- Prompt A:
List each line in the records below that contains the string "Figure".

══ Study text

I argued initially when that hypothesis was presented that Trump was critiquing her use of celebrities because he didn’t have any, that it was just a reaction to [only] having Scott Baio, the soap opera actress selling avocados, the Duck Dynasty guy, and Kirstie Alley but then she changed her mind. I don’t know to what extent that was a strategic choice because they were believing the rhetoric that celebrities were representative of the establishment. That hypothesis remains untested but certainly has some face validity.
Kornhaber: There are a couple different ways celebrities can support a candidate: They can raise money, they can speak out, they can do what Jay Z and Beyoncé did in those final days and perform. What are your thoughts on the different forms of celebrity activism?
Jackson: The classic example of the most effective celebrity endorsement was Oprah Winfrey’s endorsement of Barack Obama during the primary of ‘07-‘08. There were some economists who estimate that that was worth a million votes in the primaries, and that’s pretty meaningful. She also hosted a fundraiser which raised a few million bucks. She wasn’t performing for him per se, but her not having endorsed anybody beforehand probably added to the value of that endorsement. Because once you’ve endorsed a hundred candidates you’re just that guy who endorses.
The difference between performance and endorsement, it mostly goes back to persuasion and energizing the base and trying to get out the vote. At the end, who knows what effect it had? I don’t know if anybody measured it. Jay Z and Beyoncé’s performance was in Cleveland: Ohio went 52-44 against Hillary, African American turnout was down. It’s really hard to say, there aren’t a lot of people in political science still who will actually ask these questions. I guess I should’ve been outside the arena in Cleveland giving out surveys.
Kornhaber: I think some people will be surprised that in the survey you did of likely voters in Ohio, Beyoncé was the most polarizing celebrity, having the greatest negative effect on a general sample. What determines a celebrity’s effect on people politically?
Jackson: I can speak in general terms, I don’t necessarily want to say anything about Beyoncé. Certain factors matter in terms of celebrity endorsements. The first threshold is if the person is recognized and well-known. You would think that that’s a given because they wouldn’t be a celebrity otherwise, but there are plenty of people who are celebrities within specific communities that aren’t elsewhere.

════

- Prompt B:
Translate this sentence from the interview above into Spanish: "The first threshold is if the person is recognized and well-known."

══ Records for the task

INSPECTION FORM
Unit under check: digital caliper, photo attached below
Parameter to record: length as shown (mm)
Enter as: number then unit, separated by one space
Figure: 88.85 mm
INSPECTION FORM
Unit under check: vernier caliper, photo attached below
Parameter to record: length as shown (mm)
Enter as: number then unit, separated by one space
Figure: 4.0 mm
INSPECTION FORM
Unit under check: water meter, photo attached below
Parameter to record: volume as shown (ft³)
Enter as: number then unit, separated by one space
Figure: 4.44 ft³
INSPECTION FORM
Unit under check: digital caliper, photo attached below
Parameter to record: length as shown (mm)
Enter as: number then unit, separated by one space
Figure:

════
══ Records for the task

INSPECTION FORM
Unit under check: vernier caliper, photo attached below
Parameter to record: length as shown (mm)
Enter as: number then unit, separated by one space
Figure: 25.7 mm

════

- Exercise result A:
Figure: 88.85 mm
Figure: 4.0 mm
Figure: 4.44 ft³
Figure:
Figure: 25.7 mm

- Exercise result B:
El primer umbral es si la persona es reconocida y bien conocida.